• INSTRUCTIONS TO FOLLOW:
Word-for-word transcription needed. Include every entry below but no pictures.

+++ DATA FOR THIS TASK

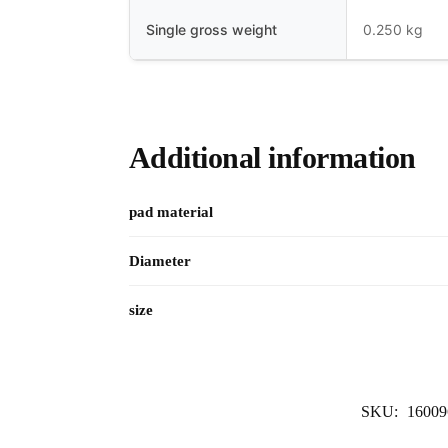
Single gross weight
0.250 kg
Additional information
pad material
Diameter
size
SKU:
16009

++++++

• COMPLETED EXERCISE:
Single gross weight
0.250 kg
Additional information
pad material
Diameter
size
SKU:
16009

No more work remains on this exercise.